_Exercise:_ Render the lines of the rows below as a numbered list, skipping any blank lines and leaving out the pictures.

━━━ Records

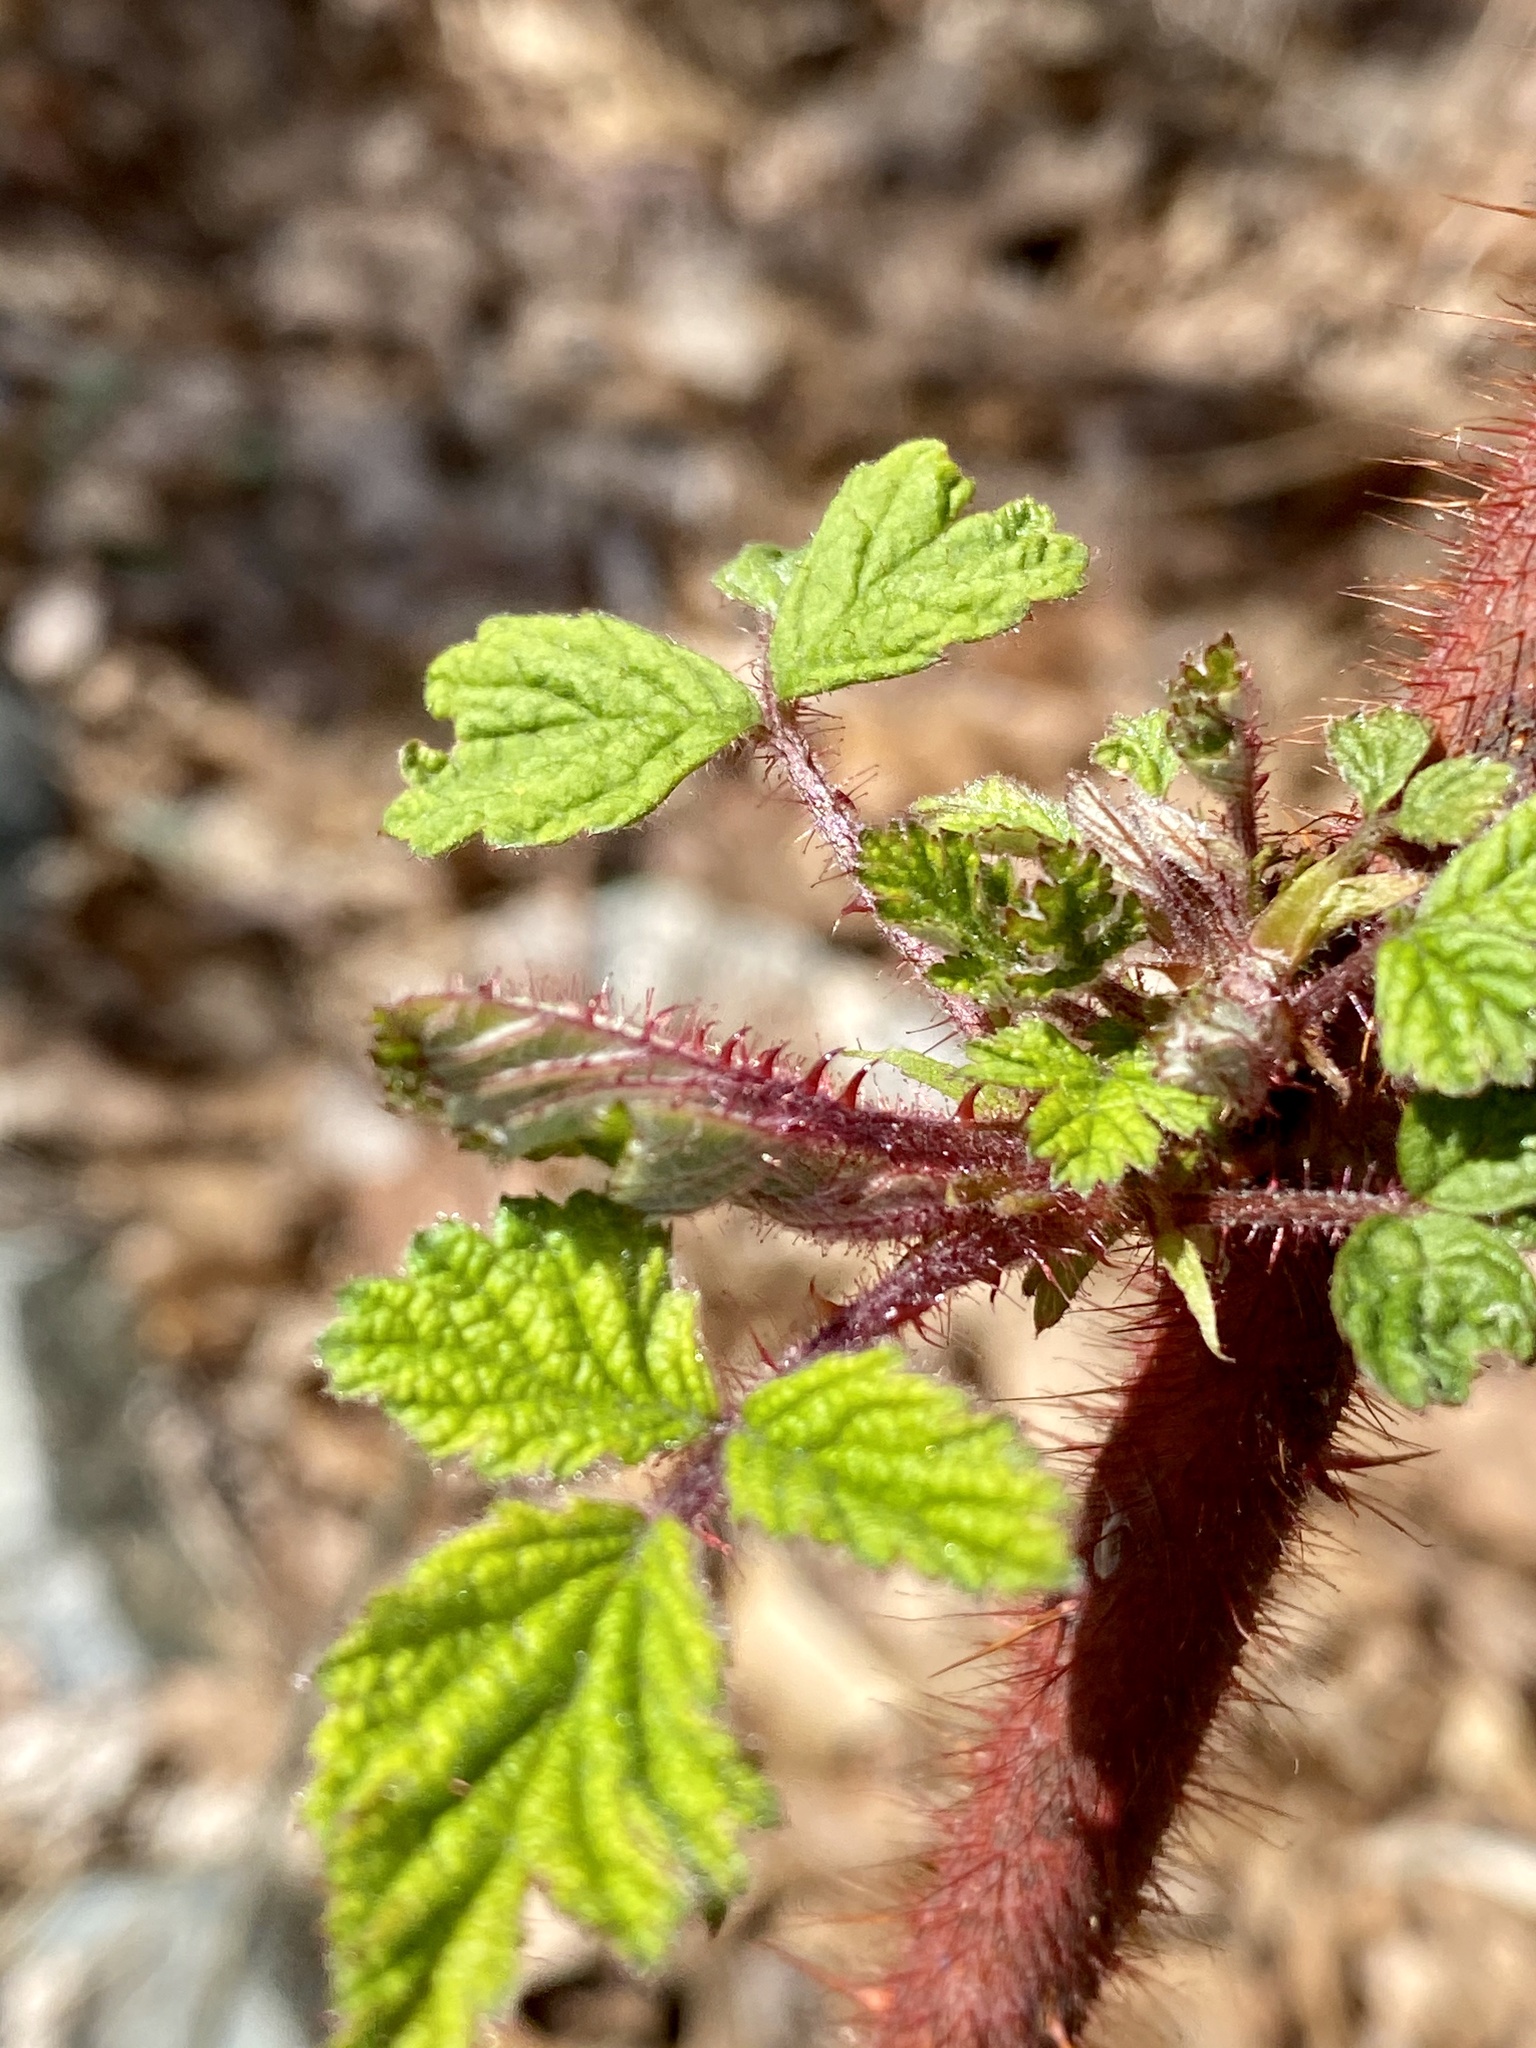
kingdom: Plantae
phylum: Tracheophyta
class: Magnoliopsida
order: Rosales
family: Rosaceae
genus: Rubus
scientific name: Rubus phoenicolasius
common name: Japanese wineberry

━━━━━━

_Solution for this exercise:_
1. kingdom: Plantae
2. phylum: Tracheophyta
3. class: Magnoliopsida
4. order: Rosales
5. family: Rosaceae
6. genus: Rubus
7. scientific name: Rubus phoenicolasius
8. common name: Japanese wineberry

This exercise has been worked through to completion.